* Task brief:
In the entries below, find the lines that contain the word "linejoin" and copy them.

□ □ □ □

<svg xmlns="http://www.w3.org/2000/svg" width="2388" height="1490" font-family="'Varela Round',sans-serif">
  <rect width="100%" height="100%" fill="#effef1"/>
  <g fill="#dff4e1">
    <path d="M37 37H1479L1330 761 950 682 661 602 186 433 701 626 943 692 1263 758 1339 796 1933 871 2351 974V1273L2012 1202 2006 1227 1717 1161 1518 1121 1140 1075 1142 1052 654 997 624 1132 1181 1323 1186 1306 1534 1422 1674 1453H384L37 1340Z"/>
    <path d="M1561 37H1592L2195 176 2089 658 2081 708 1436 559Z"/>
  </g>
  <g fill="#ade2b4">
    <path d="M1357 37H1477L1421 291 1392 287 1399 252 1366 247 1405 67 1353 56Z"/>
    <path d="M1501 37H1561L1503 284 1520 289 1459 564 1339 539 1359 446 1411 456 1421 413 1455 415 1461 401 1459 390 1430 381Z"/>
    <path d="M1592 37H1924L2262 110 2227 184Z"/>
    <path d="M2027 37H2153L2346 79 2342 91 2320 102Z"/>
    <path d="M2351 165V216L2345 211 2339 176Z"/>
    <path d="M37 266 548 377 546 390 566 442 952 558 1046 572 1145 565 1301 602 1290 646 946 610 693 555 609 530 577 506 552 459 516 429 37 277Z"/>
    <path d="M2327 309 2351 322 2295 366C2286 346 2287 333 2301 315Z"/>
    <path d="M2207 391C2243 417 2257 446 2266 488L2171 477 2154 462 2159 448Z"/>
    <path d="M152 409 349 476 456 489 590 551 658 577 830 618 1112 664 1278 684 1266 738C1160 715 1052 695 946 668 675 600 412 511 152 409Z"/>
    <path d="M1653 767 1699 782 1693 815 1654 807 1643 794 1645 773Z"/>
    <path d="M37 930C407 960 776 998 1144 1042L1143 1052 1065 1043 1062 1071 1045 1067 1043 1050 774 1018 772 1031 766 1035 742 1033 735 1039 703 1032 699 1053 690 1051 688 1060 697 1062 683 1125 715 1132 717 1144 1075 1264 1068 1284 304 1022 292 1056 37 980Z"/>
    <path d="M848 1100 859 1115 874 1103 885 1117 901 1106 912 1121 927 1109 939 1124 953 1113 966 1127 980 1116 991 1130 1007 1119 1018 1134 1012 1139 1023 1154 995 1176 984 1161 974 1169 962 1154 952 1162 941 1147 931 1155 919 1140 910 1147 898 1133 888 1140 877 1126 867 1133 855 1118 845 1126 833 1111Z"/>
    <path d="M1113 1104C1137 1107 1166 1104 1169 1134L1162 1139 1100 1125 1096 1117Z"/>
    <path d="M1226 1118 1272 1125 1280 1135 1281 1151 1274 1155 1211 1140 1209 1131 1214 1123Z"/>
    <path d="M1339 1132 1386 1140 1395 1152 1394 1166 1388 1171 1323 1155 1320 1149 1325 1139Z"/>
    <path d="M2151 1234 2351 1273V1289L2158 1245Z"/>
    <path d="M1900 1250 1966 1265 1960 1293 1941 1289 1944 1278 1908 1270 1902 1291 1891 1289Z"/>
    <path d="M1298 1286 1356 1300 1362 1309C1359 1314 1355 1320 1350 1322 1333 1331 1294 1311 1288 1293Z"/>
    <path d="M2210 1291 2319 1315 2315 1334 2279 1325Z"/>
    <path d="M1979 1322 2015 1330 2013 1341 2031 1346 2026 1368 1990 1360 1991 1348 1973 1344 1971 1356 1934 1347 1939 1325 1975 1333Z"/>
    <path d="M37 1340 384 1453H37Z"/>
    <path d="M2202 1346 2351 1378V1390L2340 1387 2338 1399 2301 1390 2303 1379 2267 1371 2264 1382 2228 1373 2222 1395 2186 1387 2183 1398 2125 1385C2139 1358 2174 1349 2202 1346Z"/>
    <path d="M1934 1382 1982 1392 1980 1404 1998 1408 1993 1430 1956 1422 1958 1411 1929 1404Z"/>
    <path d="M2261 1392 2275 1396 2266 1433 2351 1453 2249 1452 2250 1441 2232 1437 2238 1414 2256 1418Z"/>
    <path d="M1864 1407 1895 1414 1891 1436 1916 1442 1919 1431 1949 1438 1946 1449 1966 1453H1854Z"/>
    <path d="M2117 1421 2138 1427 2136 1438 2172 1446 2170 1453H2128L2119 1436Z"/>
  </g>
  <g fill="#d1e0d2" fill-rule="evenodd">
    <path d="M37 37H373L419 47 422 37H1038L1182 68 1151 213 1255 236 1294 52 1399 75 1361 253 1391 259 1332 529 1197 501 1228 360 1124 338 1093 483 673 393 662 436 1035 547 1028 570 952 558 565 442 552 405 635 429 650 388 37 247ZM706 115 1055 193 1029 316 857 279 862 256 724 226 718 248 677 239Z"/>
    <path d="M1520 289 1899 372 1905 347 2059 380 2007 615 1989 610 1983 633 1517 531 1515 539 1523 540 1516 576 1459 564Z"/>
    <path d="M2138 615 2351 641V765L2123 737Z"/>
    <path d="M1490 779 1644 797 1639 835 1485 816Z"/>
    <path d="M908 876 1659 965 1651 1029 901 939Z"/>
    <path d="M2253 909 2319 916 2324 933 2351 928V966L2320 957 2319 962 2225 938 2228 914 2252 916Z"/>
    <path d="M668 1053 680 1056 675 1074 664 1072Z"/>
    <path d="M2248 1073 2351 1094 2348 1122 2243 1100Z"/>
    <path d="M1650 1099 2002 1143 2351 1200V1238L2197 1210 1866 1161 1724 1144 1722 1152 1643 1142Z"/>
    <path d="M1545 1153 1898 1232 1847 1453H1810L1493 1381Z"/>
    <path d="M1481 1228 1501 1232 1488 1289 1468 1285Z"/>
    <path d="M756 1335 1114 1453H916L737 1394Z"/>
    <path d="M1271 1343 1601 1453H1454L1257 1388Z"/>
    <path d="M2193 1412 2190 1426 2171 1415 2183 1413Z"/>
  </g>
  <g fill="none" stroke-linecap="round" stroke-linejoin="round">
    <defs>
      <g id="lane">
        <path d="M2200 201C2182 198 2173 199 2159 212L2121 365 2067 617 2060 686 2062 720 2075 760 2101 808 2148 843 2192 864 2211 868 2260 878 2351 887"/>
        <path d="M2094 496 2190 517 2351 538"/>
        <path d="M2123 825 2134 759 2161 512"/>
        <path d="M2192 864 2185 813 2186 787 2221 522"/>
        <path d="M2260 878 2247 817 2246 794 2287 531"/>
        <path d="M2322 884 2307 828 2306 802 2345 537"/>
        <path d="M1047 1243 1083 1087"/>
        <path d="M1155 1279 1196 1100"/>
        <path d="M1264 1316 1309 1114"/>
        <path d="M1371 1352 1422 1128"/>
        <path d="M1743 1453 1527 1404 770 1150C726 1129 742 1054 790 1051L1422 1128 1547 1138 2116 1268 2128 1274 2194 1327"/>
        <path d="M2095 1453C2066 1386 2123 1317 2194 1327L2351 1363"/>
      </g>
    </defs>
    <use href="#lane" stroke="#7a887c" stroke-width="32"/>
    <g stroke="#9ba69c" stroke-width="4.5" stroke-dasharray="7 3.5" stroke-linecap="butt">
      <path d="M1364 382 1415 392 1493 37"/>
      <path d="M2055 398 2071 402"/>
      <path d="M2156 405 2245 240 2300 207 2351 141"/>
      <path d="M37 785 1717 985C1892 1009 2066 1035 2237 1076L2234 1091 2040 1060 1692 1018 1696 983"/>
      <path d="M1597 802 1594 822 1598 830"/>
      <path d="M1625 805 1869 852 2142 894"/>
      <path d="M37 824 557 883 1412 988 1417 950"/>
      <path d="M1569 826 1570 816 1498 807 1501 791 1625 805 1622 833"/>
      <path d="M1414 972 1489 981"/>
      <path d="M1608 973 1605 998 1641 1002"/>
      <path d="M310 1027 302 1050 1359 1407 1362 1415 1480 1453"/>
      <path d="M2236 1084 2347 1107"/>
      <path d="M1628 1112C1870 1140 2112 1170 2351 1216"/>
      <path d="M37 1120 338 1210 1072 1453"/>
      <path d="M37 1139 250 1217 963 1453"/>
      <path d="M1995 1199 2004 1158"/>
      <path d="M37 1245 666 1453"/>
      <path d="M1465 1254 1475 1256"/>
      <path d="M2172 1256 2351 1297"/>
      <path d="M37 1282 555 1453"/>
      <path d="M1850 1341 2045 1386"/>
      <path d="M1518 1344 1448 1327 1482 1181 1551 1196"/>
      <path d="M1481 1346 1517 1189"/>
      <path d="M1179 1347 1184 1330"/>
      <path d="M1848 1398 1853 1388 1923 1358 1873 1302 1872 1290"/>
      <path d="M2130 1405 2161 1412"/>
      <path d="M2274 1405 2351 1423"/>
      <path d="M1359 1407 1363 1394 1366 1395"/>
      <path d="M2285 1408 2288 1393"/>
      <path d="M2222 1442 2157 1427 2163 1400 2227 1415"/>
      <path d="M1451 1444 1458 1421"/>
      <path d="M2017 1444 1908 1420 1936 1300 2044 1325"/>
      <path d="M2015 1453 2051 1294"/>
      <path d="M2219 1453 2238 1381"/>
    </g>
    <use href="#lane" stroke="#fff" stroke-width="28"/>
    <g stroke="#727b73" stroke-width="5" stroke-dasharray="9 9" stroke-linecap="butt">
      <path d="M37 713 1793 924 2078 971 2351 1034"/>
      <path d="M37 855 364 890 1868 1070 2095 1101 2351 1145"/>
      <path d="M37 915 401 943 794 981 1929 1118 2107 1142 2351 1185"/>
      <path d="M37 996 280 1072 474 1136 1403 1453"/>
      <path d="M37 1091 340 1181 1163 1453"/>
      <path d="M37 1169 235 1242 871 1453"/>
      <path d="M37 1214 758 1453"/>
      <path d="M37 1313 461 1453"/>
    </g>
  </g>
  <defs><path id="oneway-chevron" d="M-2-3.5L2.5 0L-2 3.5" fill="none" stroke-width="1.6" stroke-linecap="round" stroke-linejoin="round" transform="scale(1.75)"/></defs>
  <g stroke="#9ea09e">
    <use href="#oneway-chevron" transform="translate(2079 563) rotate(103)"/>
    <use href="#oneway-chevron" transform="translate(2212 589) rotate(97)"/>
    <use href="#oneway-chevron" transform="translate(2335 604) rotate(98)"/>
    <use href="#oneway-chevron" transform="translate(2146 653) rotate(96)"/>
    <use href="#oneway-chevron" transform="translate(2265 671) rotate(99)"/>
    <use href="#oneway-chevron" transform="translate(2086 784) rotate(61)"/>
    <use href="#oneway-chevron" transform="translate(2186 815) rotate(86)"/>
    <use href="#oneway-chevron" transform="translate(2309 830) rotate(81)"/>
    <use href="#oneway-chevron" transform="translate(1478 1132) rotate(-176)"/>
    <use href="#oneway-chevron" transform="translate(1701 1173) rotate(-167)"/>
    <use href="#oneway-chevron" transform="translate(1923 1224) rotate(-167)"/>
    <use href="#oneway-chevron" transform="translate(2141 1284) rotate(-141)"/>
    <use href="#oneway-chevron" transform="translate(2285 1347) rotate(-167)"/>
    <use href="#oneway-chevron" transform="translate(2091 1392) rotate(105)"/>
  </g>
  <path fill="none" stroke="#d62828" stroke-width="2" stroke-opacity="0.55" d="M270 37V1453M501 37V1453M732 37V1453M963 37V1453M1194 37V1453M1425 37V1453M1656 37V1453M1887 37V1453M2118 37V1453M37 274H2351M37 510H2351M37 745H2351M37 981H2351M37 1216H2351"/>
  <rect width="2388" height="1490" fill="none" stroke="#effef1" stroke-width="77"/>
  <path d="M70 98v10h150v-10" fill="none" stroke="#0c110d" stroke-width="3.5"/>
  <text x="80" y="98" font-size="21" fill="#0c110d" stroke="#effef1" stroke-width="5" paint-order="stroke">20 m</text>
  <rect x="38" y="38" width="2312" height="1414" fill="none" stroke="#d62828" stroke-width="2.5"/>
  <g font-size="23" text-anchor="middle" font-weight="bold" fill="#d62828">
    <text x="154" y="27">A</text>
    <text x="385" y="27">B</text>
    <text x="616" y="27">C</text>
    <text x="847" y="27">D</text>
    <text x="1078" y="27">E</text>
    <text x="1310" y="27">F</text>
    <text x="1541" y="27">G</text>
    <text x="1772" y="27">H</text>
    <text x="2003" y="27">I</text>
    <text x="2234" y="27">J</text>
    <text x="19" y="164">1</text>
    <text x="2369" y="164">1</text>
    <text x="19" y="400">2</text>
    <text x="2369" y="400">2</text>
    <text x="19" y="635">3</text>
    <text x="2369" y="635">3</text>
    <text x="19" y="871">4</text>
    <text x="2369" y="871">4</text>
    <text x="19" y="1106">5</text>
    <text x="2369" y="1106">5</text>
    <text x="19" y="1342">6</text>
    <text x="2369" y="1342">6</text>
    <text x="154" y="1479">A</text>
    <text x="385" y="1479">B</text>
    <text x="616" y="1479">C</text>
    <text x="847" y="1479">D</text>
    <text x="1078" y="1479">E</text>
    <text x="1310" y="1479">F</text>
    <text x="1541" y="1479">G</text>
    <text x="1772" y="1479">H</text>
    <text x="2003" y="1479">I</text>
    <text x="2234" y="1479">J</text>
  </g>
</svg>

□ □ □ □

* Task solution:
  <g fill="none" stroke-linecap="round" stroke-linejoin="round">
  <defs><path id="oneway-chevron" d="M-2-3.5L2.5 0L-2 3.5" fill="none" stroke-width="1.6" stroke-linecap="round" stroke-linejoin="round" transform="scale(1.75)"/></defs>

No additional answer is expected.